Problem 1: In the article on the autism brain study, how many children and teens with autism did the study monitor?
Problem 2: Continue the article on the autism brain study from its last sentence.

Document passage:
------
U-M study: Brain over-activity keeps autistic children from adapting in social settings
Autism is a group of developmental brain disorders that refer to a wide range of levels of impairment and symptoms including social impairment, communication difficulties and repetitive and stereotyped behaviors.
Angele Cesere | AnnArbor.com file photo
The study monitored 32 children and teens with autism and 56 youth without autism through MRI imaging while the subjects were exposed to a set of facial images with different expressions.
Teens diagnosed with autism spectrum disorders did not adjust as well to new faces as non-autistic teens, according to the study.
In the youth not diagnosed with autism, researchers found activity in the amygdala decreased during the session as the children were shown image after image of the faces.
For autistic youth, activity in the amygdala was sustained throughout the entire session, which U-M researchers say means habituating to a certain situation is much more difficult.
Habituation is the process by which the brain becomes accustomed to a certain situation -- in the same way that a person could tune out a clock ticking in a room, according to the researchers.
------
Extracted material:
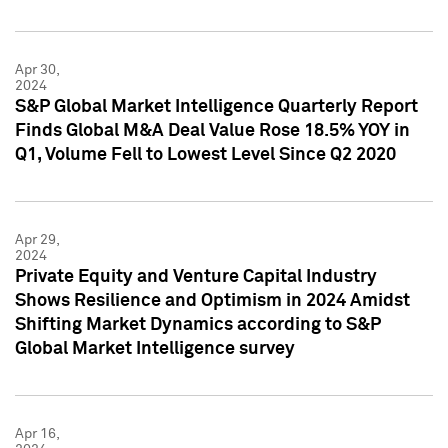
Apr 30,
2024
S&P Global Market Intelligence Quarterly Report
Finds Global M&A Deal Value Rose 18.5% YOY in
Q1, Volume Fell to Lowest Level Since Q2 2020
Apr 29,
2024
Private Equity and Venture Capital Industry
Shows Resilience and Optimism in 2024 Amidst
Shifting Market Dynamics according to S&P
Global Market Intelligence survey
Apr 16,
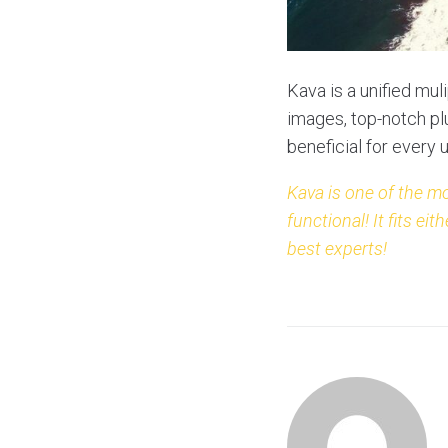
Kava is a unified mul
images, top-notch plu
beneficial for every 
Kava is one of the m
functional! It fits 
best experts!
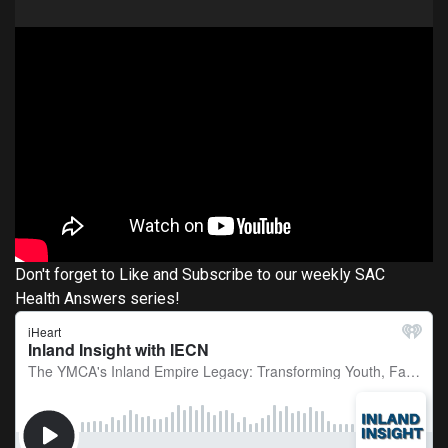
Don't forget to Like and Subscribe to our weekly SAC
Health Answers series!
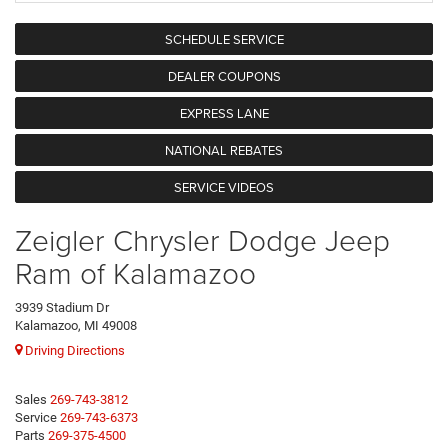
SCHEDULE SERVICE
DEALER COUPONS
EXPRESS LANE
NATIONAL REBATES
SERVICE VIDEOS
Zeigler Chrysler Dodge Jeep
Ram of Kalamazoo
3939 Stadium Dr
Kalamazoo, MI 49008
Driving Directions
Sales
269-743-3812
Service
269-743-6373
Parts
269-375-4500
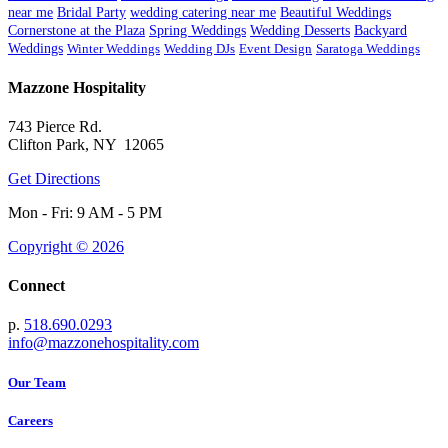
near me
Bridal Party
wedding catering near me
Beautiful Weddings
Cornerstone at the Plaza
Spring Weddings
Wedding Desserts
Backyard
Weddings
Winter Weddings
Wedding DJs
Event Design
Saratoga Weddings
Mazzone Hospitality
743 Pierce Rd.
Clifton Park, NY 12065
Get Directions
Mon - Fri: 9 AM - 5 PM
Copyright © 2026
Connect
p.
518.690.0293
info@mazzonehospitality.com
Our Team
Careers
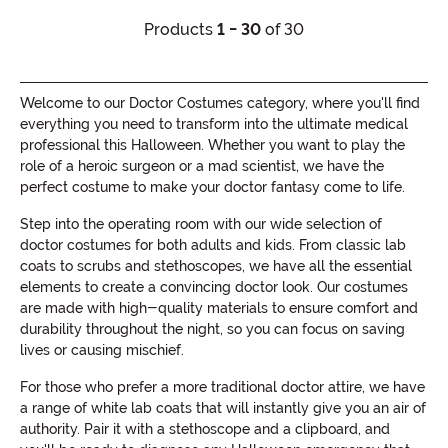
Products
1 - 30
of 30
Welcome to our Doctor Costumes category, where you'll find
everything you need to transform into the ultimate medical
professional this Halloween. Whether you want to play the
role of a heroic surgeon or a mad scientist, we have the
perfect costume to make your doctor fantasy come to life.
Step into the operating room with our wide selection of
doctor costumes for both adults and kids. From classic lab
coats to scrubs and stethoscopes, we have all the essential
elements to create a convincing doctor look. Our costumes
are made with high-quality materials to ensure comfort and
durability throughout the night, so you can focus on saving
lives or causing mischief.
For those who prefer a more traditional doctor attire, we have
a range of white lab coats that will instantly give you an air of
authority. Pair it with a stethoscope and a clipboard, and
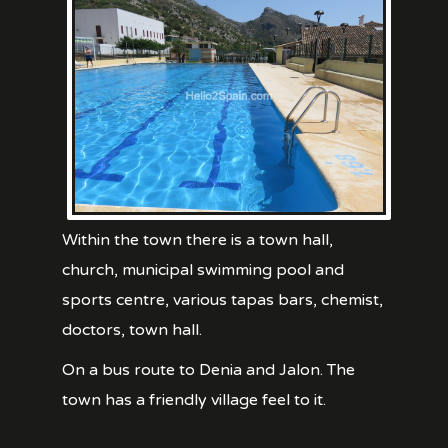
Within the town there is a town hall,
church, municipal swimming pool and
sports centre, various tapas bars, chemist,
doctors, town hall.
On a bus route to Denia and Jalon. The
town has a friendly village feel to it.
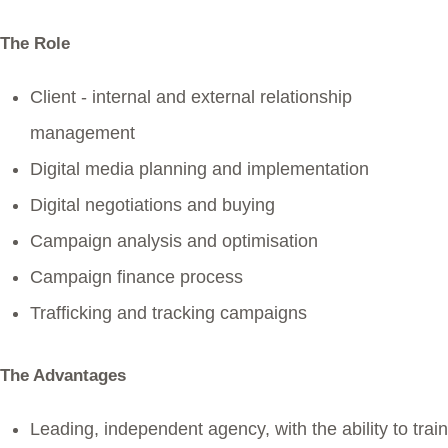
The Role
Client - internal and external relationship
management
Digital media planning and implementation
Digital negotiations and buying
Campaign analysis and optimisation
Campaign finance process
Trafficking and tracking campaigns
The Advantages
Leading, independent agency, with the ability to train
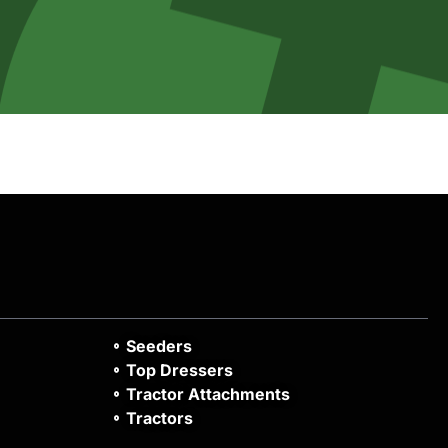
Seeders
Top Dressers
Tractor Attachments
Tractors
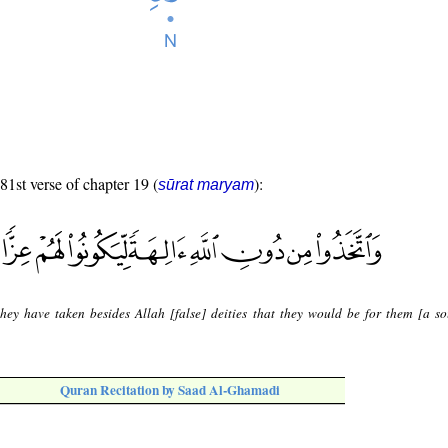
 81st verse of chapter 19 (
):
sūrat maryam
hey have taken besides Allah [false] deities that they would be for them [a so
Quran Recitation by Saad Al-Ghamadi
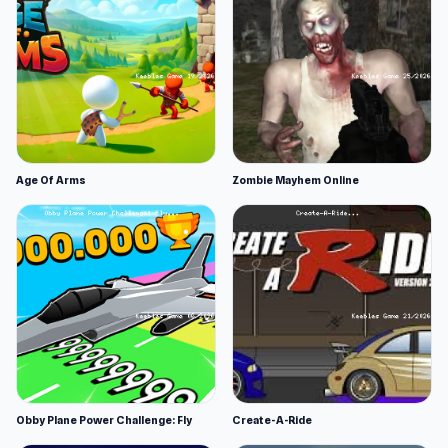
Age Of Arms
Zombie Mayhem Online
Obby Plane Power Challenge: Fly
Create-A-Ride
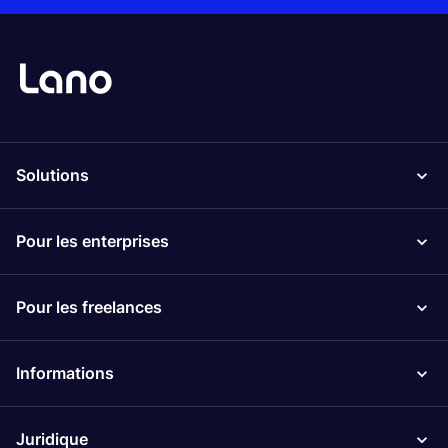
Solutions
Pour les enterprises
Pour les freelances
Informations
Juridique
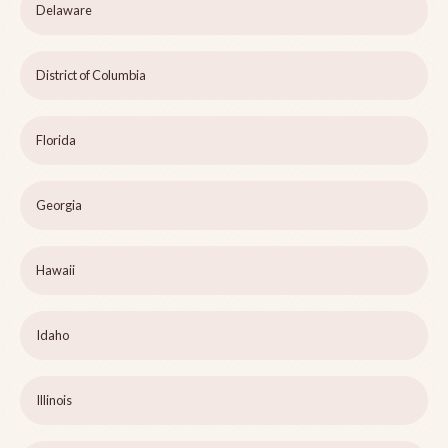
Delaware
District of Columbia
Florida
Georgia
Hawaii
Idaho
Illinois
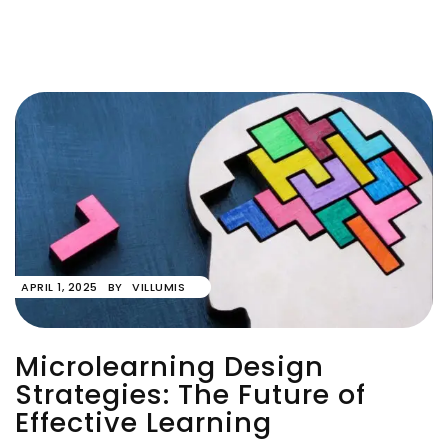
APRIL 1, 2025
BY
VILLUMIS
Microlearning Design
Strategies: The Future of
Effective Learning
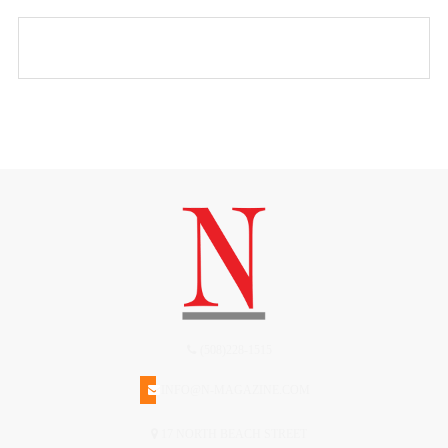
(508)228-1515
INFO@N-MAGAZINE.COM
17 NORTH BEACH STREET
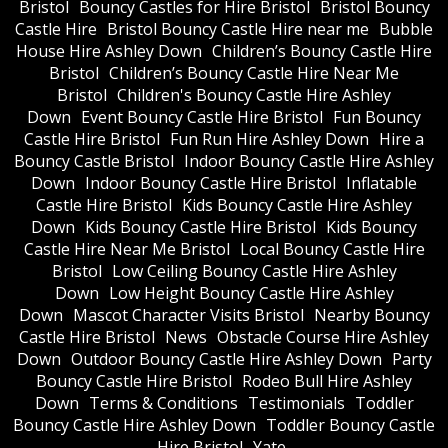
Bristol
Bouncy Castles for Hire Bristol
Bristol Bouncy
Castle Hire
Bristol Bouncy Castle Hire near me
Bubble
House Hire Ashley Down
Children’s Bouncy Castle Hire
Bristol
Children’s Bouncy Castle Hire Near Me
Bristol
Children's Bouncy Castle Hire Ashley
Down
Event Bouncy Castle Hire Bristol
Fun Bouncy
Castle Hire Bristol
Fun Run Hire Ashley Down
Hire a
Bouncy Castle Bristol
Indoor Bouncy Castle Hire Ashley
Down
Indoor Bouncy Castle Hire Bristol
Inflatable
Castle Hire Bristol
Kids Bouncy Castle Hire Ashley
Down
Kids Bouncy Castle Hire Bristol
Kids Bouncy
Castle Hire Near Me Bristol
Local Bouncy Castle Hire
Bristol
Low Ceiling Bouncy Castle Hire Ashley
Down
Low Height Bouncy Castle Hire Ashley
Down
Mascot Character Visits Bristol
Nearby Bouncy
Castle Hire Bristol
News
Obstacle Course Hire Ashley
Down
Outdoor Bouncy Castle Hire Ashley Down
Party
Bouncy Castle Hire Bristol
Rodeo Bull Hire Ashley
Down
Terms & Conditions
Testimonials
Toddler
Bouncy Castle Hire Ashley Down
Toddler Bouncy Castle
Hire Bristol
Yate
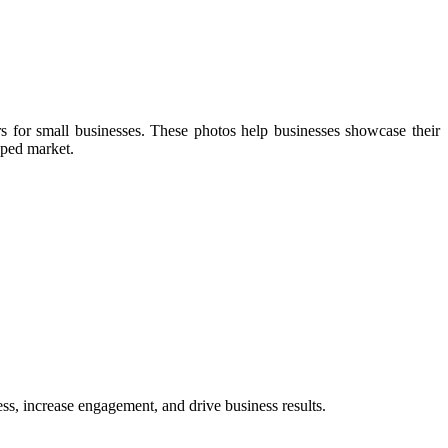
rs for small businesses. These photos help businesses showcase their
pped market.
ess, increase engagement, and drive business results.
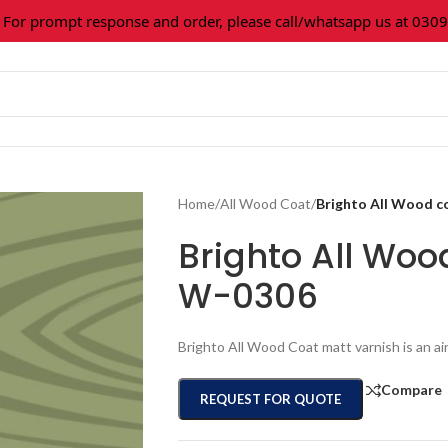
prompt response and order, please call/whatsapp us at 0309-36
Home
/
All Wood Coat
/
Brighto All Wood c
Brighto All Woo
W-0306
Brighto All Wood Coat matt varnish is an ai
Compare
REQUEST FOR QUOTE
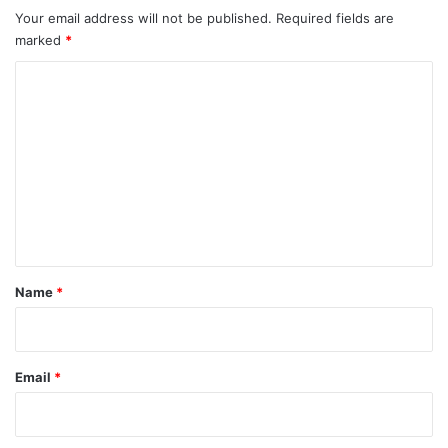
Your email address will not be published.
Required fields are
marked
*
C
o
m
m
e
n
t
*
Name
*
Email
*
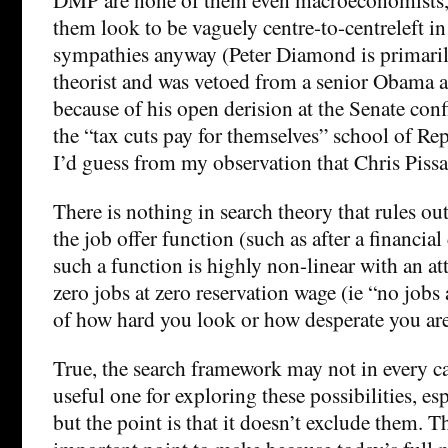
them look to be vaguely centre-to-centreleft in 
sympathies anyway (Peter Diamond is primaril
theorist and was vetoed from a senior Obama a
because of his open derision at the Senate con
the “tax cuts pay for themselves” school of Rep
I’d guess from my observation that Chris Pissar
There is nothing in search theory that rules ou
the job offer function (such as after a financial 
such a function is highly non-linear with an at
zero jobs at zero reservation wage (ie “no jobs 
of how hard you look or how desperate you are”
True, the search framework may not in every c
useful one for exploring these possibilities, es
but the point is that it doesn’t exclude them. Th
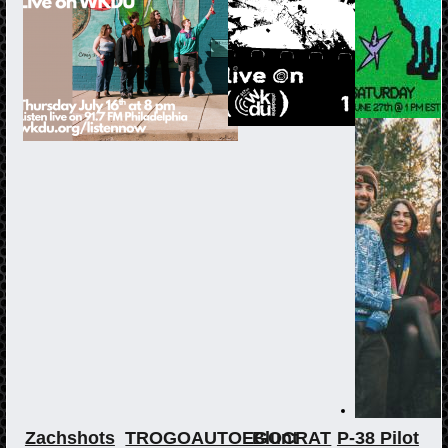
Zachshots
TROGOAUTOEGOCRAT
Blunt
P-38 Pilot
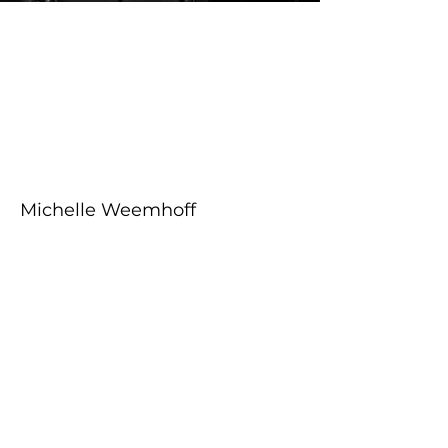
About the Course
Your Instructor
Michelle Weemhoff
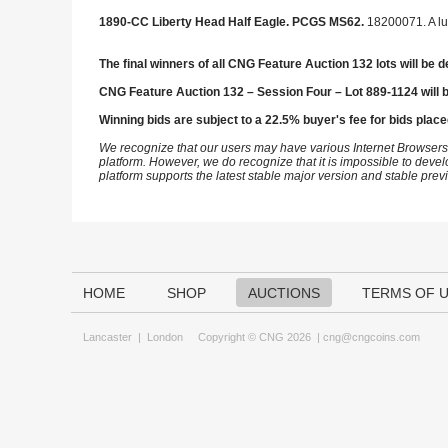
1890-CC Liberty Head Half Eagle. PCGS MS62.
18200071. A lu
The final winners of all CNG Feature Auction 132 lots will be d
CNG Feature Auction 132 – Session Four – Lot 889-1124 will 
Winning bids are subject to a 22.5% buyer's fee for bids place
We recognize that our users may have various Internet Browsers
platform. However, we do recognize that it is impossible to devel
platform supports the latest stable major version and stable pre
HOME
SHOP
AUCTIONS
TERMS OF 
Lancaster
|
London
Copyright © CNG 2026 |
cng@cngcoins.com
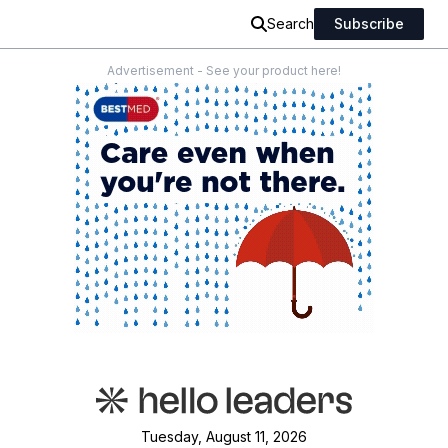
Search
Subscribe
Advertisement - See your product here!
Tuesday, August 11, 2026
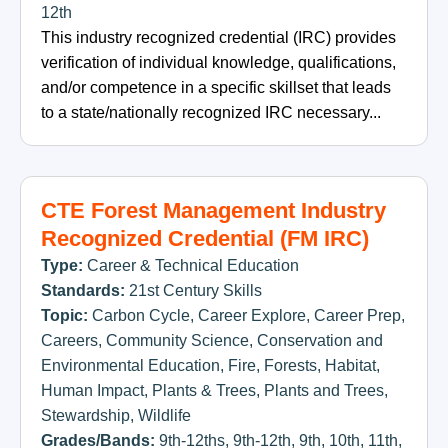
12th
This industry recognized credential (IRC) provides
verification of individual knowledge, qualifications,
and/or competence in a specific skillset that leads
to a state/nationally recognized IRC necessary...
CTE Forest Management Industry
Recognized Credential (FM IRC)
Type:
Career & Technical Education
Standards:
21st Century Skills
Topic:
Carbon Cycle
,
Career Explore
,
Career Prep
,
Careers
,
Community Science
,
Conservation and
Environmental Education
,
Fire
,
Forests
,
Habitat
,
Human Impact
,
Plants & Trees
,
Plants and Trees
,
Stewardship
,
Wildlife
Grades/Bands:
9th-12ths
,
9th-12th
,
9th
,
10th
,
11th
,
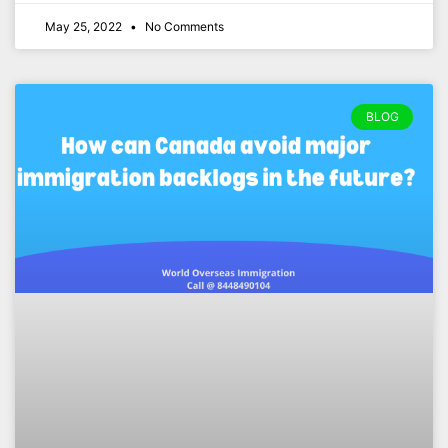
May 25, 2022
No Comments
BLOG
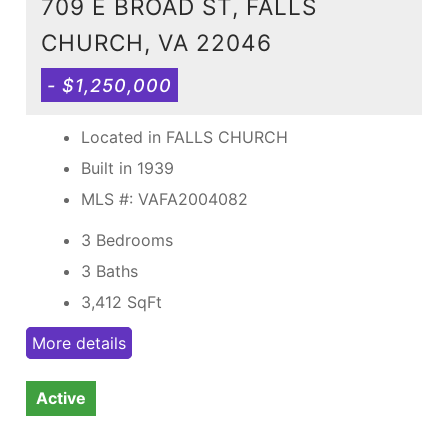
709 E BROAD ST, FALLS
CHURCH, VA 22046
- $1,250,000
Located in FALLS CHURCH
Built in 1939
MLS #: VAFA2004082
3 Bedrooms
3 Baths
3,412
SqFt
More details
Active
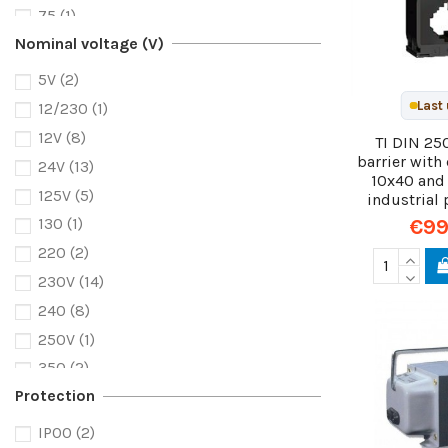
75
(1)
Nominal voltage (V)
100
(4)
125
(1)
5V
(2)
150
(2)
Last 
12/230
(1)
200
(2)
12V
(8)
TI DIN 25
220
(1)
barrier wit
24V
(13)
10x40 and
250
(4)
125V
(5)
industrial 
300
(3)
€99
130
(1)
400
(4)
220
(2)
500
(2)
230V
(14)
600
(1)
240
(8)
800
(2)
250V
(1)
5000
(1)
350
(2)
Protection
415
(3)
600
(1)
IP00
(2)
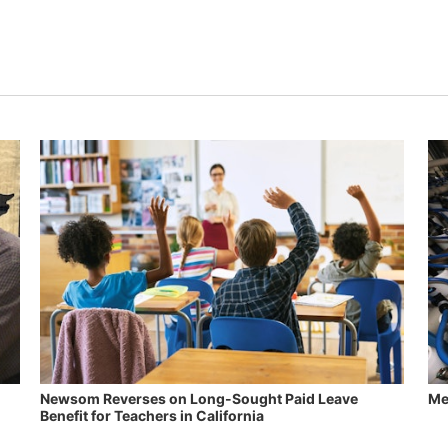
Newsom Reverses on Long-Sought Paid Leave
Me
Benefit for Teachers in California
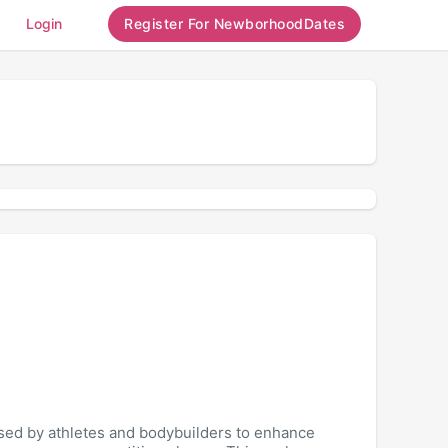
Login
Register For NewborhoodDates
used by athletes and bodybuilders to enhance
------
Written response 1: 32

Written response 2:
“We could imagine how distressing failure to habituate would be in that case. Amygdala habituation helps us become accustomed to familiar social situations so we're not always on alert. This study is one of the first to show that this process is altered in teens with autism spectrum disorders,” according to a statement from the lead author of the study, Johnna Swartz, a graduate student in U-M's Department of Psychology.
Continued arousal and reaction to a situation often leads to distress, researchers say.
“They may find it distressing to look at and interact with other people. If kids find it distressing to watch and engage in social situations from an early age, they will disengage from them and miss many opportunities to learn about the social world,” said Christopher Monk, a professor in U-M’s Department of Psychology and a research associate professor at the Center for Human Growth and Development.